Warren Buffett famously called them financial weapons of mass destruction. In the world of derivatives, there has probably never been so much devastation as was evident in the aftermath of the collapses of Fannie Mae, Freddie Mac and Lehman Brothers.
The disappearance of one of the most significant players in the derivatives market – Lehman – was never going to be painless. Yet the implications for corporates who had Lehman as a counterparty in their hedges, alongside the chaos in the CDS market triggered by three of the biggest defaults ever, have been felt on a magnitude that, until it occurred, was difficult to envisage.
Derivatives have been eyed with suspicion from the early days of their existence, and not just by Buffett. There has always been a suggestion that if a market crisis were to occur, derivatives would be to blame. It will take time to sift through the wreckage of the credit crisis to fully understand the details of what went wrong, but there is little doubt that credit derivatives have contributed to – and fanned the flames of – the current crisis.
Well before the crisis began there was no shortage of commentators warning about the dispersion of risk throughout the system. On many occasions it has been argued that credit derivatives in particular made problems so highly contagious that any shock in the system would spread like a plague.

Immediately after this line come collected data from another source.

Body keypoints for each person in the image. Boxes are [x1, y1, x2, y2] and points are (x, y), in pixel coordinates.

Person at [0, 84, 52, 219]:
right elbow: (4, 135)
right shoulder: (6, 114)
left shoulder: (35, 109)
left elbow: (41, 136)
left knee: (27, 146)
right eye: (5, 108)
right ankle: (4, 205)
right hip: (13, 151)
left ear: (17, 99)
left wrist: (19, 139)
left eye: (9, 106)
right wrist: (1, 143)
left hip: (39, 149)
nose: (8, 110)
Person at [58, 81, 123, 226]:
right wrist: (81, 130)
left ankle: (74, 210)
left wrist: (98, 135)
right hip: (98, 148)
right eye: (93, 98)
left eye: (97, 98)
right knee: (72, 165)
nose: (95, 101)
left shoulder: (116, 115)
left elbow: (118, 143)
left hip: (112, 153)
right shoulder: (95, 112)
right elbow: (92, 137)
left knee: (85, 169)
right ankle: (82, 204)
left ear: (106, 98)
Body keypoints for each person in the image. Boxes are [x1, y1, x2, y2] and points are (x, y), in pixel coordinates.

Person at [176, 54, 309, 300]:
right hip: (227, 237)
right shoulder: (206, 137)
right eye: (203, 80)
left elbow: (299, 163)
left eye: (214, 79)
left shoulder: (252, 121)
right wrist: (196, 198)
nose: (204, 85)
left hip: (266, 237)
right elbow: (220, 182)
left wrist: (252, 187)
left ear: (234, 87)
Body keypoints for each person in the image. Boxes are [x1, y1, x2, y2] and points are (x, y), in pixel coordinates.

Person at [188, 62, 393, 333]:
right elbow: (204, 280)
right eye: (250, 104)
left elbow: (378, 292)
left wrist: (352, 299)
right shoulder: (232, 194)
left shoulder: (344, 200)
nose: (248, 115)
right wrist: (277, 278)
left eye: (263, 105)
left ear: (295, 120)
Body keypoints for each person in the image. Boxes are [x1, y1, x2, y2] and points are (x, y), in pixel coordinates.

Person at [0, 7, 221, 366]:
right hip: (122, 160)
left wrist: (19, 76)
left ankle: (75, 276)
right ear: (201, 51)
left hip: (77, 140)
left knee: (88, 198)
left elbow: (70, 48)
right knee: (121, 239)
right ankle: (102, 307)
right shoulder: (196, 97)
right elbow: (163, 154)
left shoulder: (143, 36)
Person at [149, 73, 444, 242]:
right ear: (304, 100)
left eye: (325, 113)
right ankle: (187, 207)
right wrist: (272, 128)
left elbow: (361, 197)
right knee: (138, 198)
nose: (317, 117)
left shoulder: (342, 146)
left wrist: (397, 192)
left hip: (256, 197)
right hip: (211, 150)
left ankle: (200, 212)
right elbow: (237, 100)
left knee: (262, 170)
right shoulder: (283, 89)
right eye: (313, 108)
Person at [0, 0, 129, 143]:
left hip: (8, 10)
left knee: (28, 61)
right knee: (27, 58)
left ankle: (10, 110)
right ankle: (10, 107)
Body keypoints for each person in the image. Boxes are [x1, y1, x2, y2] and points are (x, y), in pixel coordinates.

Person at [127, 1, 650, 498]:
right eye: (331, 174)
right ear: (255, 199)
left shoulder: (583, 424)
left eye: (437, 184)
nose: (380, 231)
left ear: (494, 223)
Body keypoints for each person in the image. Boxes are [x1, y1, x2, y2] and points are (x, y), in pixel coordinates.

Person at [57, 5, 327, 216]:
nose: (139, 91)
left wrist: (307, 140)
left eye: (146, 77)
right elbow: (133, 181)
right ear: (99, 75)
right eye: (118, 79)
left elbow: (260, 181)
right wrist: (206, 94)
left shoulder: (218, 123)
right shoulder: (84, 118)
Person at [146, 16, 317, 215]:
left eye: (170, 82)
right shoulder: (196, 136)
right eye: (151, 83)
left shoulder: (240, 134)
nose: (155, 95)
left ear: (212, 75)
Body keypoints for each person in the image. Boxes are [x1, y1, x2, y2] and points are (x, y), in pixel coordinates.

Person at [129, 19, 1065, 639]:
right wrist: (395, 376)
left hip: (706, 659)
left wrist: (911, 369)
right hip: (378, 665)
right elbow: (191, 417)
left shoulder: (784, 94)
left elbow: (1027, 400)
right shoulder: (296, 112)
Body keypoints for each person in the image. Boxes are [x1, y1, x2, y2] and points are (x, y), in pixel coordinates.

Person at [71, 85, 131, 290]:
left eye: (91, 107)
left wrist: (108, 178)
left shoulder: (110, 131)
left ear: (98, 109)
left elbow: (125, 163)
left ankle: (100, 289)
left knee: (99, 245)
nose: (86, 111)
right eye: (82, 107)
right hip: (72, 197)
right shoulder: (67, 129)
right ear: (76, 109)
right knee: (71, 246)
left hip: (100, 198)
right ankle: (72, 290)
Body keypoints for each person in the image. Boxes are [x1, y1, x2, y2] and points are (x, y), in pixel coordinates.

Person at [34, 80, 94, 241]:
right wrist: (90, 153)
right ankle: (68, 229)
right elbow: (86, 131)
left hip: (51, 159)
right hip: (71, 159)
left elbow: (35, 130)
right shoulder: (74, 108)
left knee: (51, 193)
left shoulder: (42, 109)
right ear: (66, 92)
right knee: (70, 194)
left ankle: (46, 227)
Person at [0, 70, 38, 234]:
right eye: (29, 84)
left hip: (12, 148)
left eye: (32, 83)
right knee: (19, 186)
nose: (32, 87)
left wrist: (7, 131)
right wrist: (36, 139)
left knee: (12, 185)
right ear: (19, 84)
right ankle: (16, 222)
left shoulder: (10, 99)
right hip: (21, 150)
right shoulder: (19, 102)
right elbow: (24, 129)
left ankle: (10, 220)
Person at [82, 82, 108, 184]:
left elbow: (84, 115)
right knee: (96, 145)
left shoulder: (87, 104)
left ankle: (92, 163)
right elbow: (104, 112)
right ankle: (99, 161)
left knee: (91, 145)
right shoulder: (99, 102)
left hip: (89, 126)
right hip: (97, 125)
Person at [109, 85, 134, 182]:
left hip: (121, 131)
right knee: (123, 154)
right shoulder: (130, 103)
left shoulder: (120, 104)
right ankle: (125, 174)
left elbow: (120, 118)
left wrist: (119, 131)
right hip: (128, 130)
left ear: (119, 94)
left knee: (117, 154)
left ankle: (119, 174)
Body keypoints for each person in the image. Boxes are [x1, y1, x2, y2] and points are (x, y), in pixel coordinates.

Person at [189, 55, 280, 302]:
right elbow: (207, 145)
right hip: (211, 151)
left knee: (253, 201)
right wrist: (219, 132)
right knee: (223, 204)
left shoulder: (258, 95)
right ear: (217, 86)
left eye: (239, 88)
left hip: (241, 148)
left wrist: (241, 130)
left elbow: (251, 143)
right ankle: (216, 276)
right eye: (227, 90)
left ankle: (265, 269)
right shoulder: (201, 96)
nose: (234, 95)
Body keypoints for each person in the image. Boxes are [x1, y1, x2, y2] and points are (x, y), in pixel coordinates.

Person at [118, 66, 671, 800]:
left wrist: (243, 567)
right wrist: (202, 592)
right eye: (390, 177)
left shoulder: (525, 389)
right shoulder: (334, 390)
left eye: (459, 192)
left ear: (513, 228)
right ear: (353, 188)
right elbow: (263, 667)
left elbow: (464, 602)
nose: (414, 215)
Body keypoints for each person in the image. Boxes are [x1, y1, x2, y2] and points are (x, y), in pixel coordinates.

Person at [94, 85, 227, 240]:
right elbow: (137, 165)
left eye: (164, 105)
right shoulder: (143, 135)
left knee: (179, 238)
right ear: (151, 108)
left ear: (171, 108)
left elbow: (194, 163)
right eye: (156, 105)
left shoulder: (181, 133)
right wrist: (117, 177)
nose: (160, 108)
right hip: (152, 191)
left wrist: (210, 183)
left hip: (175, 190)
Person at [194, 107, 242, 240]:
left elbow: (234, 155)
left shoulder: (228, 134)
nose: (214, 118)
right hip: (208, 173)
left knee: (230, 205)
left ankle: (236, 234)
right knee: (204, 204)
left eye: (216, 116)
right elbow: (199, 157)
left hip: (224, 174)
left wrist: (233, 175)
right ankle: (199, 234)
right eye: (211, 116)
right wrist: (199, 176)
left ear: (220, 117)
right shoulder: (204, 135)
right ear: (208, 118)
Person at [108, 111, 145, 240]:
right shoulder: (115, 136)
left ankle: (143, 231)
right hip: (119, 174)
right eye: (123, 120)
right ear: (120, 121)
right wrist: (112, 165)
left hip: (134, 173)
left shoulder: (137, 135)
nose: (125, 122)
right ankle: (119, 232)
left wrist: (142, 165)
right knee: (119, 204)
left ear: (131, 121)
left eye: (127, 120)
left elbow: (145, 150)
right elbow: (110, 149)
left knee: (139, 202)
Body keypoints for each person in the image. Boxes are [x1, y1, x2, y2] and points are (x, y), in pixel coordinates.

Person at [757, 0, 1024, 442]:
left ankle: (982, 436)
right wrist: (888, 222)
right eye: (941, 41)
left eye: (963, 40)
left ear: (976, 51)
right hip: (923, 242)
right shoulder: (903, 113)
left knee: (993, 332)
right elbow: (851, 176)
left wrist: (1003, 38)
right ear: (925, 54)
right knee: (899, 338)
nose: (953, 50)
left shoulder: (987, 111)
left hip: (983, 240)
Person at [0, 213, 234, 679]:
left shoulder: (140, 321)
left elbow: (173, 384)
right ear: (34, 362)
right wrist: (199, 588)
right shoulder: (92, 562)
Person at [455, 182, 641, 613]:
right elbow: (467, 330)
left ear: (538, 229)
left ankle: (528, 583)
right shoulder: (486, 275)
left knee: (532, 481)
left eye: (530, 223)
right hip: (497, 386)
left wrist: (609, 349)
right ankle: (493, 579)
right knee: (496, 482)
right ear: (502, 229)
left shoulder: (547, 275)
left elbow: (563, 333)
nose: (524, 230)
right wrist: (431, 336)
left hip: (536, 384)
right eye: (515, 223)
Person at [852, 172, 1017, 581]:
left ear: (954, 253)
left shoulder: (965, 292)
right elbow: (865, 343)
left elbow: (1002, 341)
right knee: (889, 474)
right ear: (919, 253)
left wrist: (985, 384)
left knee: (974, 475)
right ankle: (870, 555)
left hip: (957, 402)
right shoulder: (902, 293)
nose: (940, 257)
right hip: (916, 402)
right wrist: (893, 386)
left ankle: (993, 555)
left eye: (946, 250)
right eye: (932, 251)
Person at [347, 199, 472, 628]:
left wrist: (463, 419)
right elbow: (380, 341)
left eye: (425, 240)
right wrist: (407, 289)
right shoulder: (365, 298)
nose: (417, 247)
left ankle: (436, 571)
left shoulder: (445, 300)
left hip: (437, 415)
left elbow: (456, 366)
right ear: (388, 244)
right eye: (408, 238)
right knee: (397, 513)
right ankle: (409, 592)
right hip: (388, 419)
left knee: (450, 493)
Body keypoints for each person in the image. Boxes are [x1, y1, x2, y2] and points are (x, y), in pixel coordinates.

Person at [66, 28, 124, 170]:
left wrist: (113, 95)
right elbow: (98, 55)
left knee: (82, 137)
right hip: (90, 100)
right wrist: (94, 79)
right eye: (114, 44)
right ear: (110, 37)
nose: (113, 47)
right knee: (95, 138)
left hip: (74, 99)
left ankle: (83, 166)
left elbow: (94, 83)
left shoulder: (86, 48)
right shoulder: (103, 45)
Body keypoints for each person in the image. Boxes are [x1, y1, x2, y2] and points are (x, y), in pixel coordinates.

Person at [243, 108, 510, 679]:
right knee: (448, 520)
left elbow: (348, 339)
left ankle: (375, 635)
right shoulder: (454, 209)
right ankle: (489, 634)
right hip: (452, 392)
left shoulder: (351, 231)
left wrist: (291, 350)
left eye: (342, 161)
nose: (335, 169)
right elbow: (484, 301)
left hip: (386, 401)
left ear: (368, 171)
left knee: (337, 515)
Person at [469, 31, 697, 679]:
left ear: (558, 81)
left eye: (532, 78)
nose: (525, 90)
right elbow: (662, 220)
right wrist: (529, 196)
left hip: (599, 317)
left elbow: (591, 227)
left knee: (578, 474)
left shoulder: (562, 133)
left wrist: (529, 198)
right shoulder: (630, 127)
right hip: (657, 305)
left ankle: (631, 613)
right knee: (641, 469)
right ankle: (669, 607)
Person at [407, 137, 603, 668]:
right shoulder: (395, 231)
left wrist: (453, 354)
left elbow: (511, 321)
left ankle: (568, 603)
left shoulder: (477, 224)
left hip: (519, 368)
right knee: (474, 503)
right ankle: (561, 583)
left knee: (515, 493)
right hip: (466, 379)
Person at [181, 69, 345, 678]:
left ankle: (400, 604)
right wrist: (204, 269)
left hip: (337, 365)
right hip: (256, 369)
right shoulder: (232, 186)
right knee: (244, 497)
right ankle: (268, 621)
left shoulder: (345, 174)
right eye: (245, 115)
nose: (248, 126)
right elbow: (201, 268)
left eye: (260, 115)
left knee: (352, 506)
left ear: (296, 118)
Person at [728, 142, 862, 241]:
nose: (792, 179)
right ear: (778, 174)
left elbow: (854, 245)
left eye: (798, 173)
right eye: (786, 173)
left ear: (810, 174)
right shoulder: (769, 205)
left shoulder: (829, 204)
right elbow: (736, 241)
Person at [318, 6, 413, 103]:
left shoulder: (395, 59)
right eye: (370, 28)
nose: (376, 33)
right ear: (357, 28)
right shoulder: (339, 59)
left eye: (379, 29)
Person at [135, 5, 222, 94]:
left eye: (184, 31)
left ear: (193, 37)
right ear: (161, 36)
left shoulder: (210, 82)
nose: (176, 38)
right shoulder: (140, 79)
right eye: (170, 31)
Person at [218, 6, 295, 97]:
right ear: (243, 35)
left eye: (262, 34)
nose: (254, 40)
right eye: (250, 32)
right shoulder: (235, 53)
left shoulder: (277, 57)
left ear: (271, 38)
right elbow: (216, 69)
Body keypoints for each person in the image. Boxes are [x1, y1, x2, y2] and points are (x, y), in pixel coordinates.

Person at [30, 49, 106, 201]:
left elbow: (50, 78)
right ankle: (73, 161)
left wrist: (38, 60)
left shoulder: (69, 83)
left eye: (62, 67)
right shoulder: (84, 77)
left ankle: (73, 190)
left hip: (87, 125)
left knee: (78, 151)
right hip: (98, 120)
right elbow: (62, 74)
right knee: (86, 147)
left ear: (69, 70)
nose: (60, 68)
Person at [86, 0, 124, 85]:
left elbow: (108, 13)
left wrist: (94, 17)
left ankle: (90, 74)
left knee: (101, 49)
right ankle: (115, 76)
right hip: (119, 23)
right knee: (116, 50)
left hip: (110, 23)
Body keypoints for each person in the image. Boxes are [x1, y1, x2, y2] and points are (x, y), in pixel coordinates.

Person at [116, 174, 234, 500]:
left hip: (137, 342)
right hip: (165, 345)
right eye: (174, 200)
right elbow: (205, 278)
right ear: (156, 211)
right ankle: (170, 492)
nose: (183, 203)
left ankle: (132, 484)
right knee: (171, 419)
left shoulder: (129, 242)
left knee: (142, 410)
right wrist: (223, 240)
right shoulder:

The counter-argument was always that a problem shared is a problem halved, and that the more risk was dispersed, the less it would be felt by individual institutions. That argument now looks naïve.
But as tempting as it is to some, it would be grossly unfair to apportion all the blame onto derivatives. To return to Buffett’s metaphor, there is only so much blame you can apportion to a weapon: the person firing it, and those who put it into his hands, must also accept their share.
Although credit derivatives have hogged the limelight in recent months, it is worth remembering there are derivatives contracts based on plenty of other assets and that remain imperative to the smooth functioning of the modern market. With equity markets being pummelled in October, the ability to hedge has been invaluable to many investors and corporates alike. The same goes for commodities, which have for so long looked like a one-way bet, but which have started to look fallible again as fears of a global recession have increased. Although hedgers will be eyeing their counterparty risk nervously, they will certainly be grateful not to be exposed to the vagaries of price volatility at its most violent.
The problem of counterparty exposure has been revealed as one of the main risks within the derivatives industry, but there are already a number of solutions vying for primacy. An increase in exchange-traded instruments will form part of the solution, but perhaps more interesting will be the fate of plans to clear OTC trades through an independent clearing house. The trend has not caught on yet, but prospective providers of this service are in no mood for defeatism, and believe uptake will be better when problems in the markets abate enough for them to give the plan the attention they feel it deserves. Many are predicting that an increase in independently cleared OTC trades will be one of the key themes for 2009.